> [What to work on]:
Copy out all lines in the material below that contain the string "nose".

> [Listed entries]:
━━━━━━━━━━
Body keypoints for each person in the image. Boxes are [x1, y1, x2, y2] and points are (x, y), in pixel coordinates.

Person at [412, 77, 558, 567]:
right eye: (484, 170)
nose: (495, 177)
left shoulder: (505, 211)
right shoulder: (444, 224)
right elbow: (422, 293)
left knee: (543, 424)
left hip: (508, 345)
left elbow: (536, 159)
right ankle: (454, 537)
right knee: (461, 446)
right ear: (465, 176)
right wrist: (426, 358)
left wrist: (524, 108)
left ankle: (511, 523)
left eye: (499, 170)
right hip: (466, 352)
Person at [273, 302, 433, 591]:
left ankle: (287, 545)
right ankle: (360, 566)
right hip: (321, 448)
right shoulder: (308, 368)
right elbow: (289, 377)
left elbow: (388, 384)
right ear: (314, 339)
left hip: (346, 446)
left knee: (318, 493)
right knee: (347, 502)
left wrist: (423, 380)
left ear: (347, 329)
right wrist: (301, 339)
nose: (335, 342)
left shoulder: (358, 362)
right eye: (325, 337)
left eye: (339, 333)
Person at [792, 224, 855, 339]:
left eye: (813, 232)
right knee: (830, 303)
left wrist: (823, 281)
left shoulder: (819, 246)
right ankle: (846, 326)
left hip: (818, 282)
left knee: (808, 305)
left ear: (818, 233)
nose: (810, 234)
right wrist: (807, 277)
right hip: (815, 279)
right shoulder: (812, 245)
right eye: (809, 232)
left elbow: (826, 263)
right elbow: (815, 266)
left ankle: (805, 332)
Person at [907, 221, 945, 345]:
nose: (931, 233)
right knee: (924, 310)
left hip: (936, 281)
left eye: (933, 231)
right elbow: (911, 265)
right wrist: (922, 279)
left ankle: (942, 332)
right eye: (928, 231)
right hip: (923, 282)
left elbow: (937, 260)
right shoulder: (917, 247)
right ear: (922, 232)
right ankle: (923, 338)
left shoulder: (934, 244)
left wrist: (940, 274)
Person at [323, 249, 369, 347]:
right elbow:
━━━━━━━━━━
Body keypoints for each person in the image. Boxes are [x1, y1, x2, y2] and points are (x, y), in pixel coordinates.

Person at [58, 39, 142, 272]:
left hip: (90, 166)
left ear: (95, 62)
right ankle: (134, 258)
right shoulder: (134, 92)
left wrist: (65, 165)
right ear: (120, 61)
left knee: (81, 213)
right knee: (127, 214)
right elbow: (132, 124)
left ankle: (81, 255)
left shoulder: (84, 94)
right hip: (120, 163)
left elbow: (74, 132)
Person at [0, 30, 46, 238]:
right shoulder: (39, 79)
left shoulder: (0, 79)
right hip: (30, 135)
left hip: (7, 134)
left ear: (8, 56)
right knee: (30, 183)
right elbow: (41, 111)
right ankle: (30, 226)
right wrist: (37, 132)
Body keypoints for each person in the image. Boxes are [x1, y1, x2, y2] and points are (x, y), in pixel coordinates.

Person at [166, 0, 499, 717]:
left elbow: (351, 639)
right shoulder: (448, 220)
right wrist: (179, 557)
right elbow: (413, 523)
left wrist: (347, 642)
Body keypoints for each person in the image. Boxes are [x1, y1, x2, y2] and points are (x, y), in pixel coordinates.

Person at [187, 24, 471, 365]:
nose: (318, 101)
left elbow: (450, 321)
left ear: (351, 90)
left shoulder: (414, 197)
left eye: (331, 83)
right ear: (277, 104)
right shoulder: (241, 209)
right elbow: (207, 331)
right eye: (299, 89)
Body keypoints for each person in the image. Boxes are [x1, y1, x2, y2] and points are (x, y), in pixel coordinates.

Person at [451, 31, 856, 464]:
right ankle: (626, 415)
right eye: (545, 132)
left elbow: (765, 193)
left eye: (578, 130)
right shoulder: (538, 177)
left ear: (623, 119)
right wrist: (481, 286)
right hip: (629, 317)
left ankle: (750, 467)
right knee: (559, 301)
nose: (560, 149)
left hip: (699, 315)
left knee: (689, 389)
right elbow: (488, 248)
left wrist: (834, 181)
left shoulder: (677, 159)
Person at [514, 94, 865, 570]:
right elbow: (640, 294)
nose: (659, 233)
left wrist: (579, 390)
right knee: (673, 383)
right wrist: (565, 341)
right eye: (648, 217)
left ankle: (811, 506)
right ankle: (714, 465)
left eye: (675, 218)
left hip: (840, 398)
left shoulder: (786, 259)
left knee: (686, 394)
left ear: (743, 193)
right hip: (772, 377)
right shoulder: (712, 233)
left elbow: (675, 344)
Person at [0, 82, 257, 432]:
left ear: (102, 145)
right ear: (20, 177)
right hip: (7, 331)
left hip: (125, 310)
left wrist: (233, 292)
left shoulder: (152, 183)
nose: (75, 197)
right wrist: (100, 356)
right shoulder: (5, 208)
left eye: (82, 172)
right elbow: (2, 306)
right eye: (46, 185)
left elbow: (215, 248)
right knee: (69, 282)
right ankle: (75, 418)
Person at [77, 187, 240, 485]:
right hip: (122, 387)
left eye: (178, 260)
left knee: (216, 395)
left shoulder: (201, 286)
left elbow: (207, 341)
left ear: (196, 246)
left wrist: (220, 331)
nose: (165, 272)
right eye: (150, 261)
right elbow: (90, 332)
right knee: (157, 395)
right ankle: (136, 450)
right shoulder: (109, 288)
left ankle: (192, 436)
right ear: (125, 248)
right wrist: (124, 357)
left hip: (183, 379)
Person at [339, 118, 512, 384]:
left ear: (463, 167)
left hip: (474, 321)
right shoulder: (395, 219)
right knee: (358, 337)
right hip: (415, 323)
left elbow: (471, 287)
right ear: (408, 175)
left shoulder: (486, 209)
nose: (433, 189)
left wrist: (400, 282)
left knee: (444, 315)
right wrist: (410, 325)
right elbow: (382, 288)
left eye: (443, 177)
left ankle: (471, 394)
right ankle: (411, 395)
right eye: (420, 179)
━━━━━━━━━━
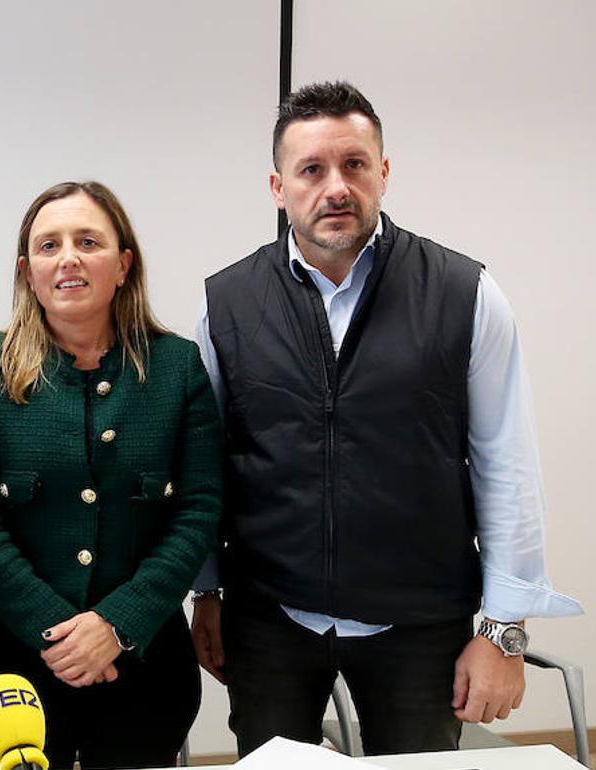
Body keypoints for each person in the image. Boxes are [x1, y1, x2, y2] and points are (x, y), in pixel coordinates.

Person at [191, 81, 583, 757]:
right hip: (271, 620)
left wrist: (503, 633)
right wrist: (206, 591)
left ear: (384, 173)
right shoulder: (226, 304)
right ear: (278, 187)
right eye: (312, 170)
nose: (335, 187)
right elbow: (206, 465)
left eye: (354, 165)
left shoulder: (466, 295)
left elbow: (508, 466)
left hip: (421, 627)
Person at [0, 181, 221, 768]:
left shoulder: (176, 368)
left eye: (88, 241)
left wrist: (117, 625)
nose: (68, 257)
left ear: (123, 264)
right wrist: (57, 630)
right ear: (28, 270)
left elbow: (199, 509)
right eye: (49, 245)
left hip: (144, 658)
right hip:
━━━━━━━━━━
> [Task result]:
nose: (495, 177)
nose: (335, 342)
nose: (810, 234)
nose: (931, 233)
nose: (318, 101)
nose: (560, 149)
nose: (659, 233)
nose: (75, 197)
nose: (165, 272)
nose: (433, 189)
nose: (335, 187)
nose: (68, 257)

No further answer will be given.